Geçici koruma altında bulunan kaçak sığınmacı konumundaki Suriyelilerin kimi cinsel taciz, tecavüz, yaralama, öldürme, soygun gibi suçlara karıştığı bilinmektedir. Temmuz başında Kayseri’de Suriyeli bir kişinin yedi yaşındaki bir kız çocuğunu taciz (tecavüz!) etmesi üzerine, vatandaşlar olayı protesto etmek için sokağa çıkmış, Suriyelilerin işyeri ile araçlarını ateşe vermiştir. Güvenlik güçlerinin yoğun çabaları sonucu olaylar sona ermiş, çok sayıda kişi gözaltına alınmış ve yaralananlar olmuştur. Bunun üzerine Suriye’nin kuzeyinde de karşı olaylar çıkmış, Türk bayrağına ve TIR’larına yönelik saldırılar yapılmıştır. Ülkemizde sığınmacılar tarafından benzer olayların yaşanacağının bilinmesine karşın, siyasal iktidarın (AKP!) Batıya verdiği sözler nedeniyle yanlış ve tutarsız politikalarından geri dönülememektedir.
14 Haziran 1934’te kabul edilen 2510 sayılı İskân Yasası, 21 Haziran 1934’te Resmi Gazetede yayınlanarak yürürlüğe girmiştir. Bu Yasaya göre “Türk soylu olmayanlar istediği yere yerleşemez. Anadili Türkçe olmayanlar müstakil mahalle kuramaz, işçi ve sanatçı kümesi oluşturamaz. Ecnebilerin bir belediyedeki nüfusu %10’u geçemez.” Ancak bu yasa yürürlükten kaldırılarak 19 Eylül 2006’da kabul edilen 5543 sayılı yeni İskân Yasası, 26 Eylül 2006’da Resmi Gazetede yayınlanarak yürürlüğe girmiştir. Atatürk zamanındaki İskân Yasası’nın gerçekliliği ve tutarlılığı ne yazık ki ortadan kaldırılmıştır.

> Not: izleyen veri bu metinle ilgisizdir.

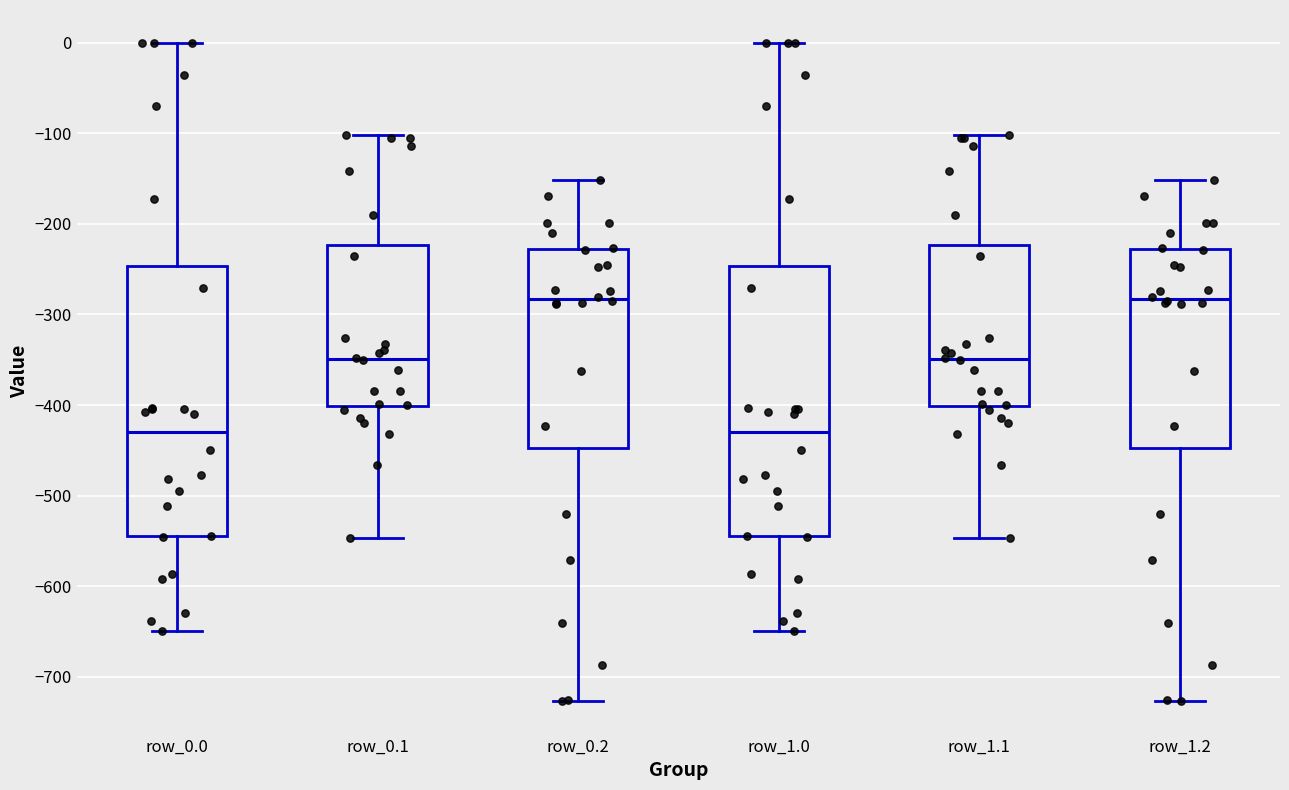

Reading left to right, transcribe this box plot: for each box, give where its median line is, the range the box spans, and where its two whiskers end, as read against the y-axis. The values are not printed on the chart, so give them approximately, as read against the axis.

row_0.0: median -430, box -540 to -250, whiskers -650 to 0
row_0.1: median -350, box -400 to -220, whiskers -550 to -100
row_0.2: median -280, box -450 to -230, whiskers -730 to -150
row_1.0: median -430, box -540 to -250, whiskers -650 to 0
row_1.1: median -350, box -400 to -220, whiskers -550 to -100
row_1.2: median -280, box -450 to -230, whiskers -730 to -150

İnsan Hakları Evrensel Bildirgesi’nin 14. maddesine göre,
- “Herkesin zulüm altında, başka ülkelere sığınma ve sığınma olanaklarından
yararlanma hakkı vardır.”
Ancak ülkemize doldurulan sığınmacıların kendi ülkelerinde zulüm altında oldukları hakkında kesin bir bilgi yoktur. Yaşananlar ülkemizi Araplaştırma politikasının sonucudur ve geleceğimiz açısından son derece kötü sonuçlar doğuracak bir durumdur.
Ülkemizdeki sığınmacıların bir an önce
geldikleri yerlere gönderilmesi gerekmektedir.
Ülkemizin geleceğini düşünerek, komşu ülkelerle iyi geçinerek “Yurtta Barış, Dünyada Barış” ilkesi doğrultusunda olumlu politikalar ve dostluklar oluşturmalıyız.